“Very little of the bail-out money so far has gone to the Greeks. It has all gone to the bankers,” one analyst tells CNBC.
As the world waits to see if Greece will reject the austerity imposed upon it by the European Union and International Monetary Fund, and even leave the euro, one analyst is warning investors that Germany will not stand by and allow a Greek exit from the euro zone—a so-called “Grexit”—as more and more market-watchers now seem to expect.
“It’s not hard to understand why. The Greeks won’t accept austerity anymore. The Germans won’t give them any more money if they don’t take the harsh medicine that is being prescribed. Game over. The exit signs are flashing red,” Matthew Lynn, the founder of Strategy Economics in London told CNBC.com on Wednesday.
“There’s just one snag with that analysis. It isn’t going to happen. Germany will realize the risks involved, eat its words and come up with a mega bail-out. Instead of a ‘Grexit,’ we’ll see a ‘Grashall Plan’—as a Marshall Plan for Greece will quickly be dubbed—to re-flate its economy and keep the euro staggering on for a couple more years at least,” said Lynn.
A growing number of market-watchers believe that a Greek exit from the single-currency zone is now a very real prospect, and that Greece risks losing funds from the EU and IMF bailout unless it sticks to the terms imposed upon it.
“The cash to pay bondholders isn’t going to be there. The police and soldiers and public servants are not going to get their wages. Without the next slug of bail-out money, Greece is going to quite literally shut down,” said Lynn, who expects Greek voters to reject austerity for a second time in elections next month.
The message from Berlin is fairly clear, with senior officials saying that everything is under control. But the German government will not allow Greece to leave the euro, according to Lynn.
“A ‘Grexit’ is far from certain. The Germans are talking tough. When it comes to the crunch, however, they will blink, and deliver a Marshall Aid-style package to keep Greece in the euro.”
“There is absolutely no way of knowing whether contagion to other countries can be contained,” he added.
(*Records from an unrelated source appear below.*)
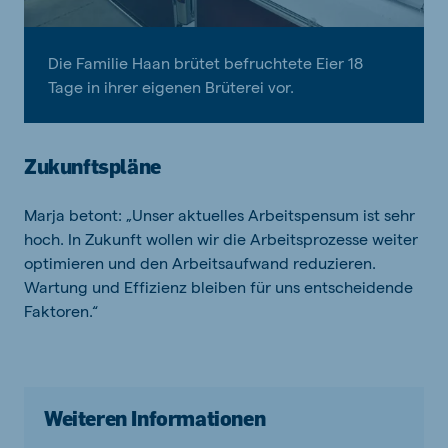
Die Familie Haan brütet befruchtete Eier 18
Tage in ihrer eigenen Brüterei vor.
Zukunftspläne
Marja betont: „Unser aktuelles Arbeitspensum ist sehr
hoch. In Zukunft wollen wir die Arbeitsprozesse weiter
optimieren und den Arbeitsaufwand reduzieren.
Wartung und Effizienz bleiben für uns entscheidende
Faktoren.“
Weiteren Informationen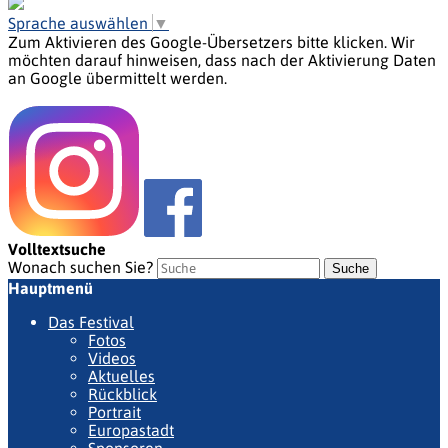
Sprache auswählen
▼
Zum Aktivieren des Google-Übersetzers bitte klicken. Wir
möchten darauf hinweisen, dass nach der Aktivierung Daten
an Google übermittelt werden.
Mehr Informationen zum Datenschutz
Volltextsuche
Wonach suchen Sie?
Suche
Hauptmenü
Das Festival
Fotos
Videos
Aktuelles
Rückblick
Portrait
Europastadt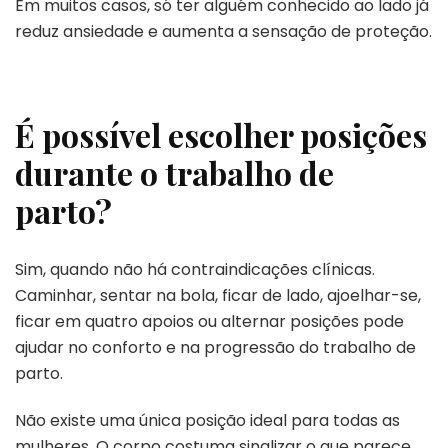
Em muitos casos, só ter alguém conhecido ao lado já
reduz ansiedade e aumenta a sensação de proteção.
É possível escolher posições
durante o trabalho de
parto?
Sim, quando não há contraindicações clínicas.
Caminhar, sentar na bola, ficar de lado, ajoelhar-se,
ficar em quatro apoios ou alternar posições pode
ajudar no conforto e na progressão do trabalho de
parto.
Não existe uma única posição ideal para todas as
mulheres. O corpo costuma sinalizar o que parece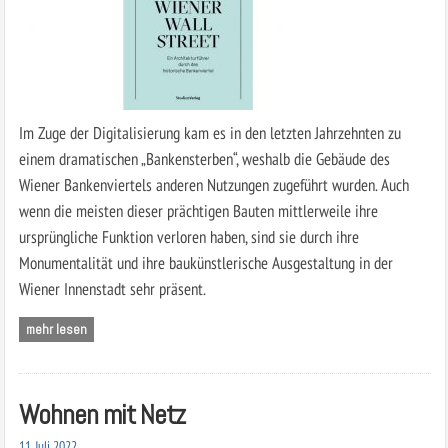
Im Zuge der Digitalisierung kam es in den letzten Jahrzehnten zu
einem dramatischen „Bankensterben“, weshalb die Gebäude des
Wiener Bankenviertels anderen Nutzungen zugeführt wurden. Auch
wenn die meisten dieser prächtigen Bauten mittlerweile ihre
ursprüngliche Funktion verloren haben, sind sie durch ihre
Monumentalität und ihre baukünstlerische Ausgestaltung in der
Wiener Innenstadt sehr präsent.
mehr lesen
Wohnen mit Netz
11. Juli 2022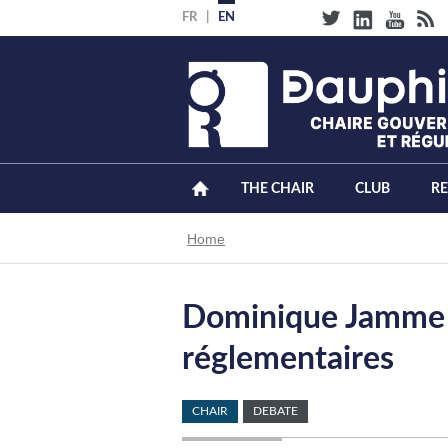
Skip
FR
EN
to
main
content
THE CHAIR
CLUB
R
Breadcrumb
Home
Dominique Jamme |
réglementaires
CHAIR
DEBATE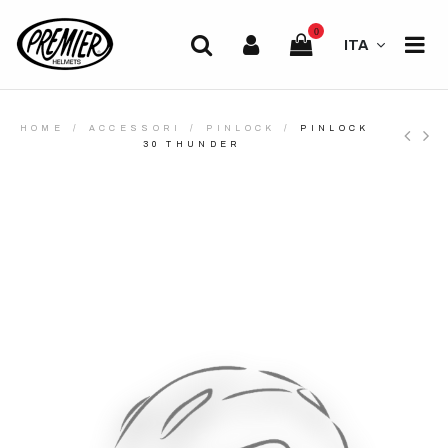
0
ITA
HOME
ACCESSORI
PINLOCK
PINLOCK
30 THUNDER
“You can line up a few emergency summits to solemnly declare that even though the Greeks might be out, there is no way the Portuguese or the Irish are going to follow them—and certainly not the Italians or the Spanish,” he said.
“The trouble is, you can’t really know how it will play out. No one has tried breaking up a single currency before. Money may start to flee out of every country at risk of coming out of the euro,” Lynn warned.
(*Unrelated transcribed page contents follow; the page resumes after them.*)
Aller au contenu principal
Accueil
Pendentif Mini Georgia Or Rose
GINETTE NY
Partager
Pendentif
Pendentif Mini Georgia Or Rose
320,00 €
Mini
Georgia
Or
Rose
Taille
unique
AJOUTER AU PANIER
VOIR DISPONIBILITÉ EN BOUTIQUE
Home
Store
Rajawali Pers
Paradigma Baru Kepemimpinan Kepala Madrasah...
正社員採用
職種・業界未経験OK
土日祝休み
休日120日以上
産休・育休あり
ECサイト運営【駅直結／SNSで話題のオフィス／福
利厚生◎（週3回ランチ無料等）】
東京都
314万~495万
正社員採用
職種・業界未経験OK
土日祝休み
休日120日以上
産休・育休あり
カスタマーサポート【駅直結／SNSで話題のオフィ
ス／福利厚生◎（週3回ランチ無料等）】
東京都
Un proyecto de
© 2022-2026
With Europe on the brink yet again, Lynn predicted Germany will act.
“The Greeks can’t carry on with the austerity being imposed on them. No country can be expected to endure annualized falls in GDP of 7 percent or more,” he said, “and 50 percent youth unemployment for years on end”.
“On Tuesday we learned that the Greek economy shrank by another 6.2 percent in the latest quarter. It simply isn’t acceptable” Lynn said.
“But Germany and the rest of the EU could come up with a Marshall Aid-style package for Greece. Very little of the bail-out money so far has gone to the Greeks. It has all gone to the bankers.”
“Forget talk of a ‘Grexit’. There will be a mega-bail-out—a ‘Grashall Plan’—instead.
And when it happens, the markets will rally on the news.”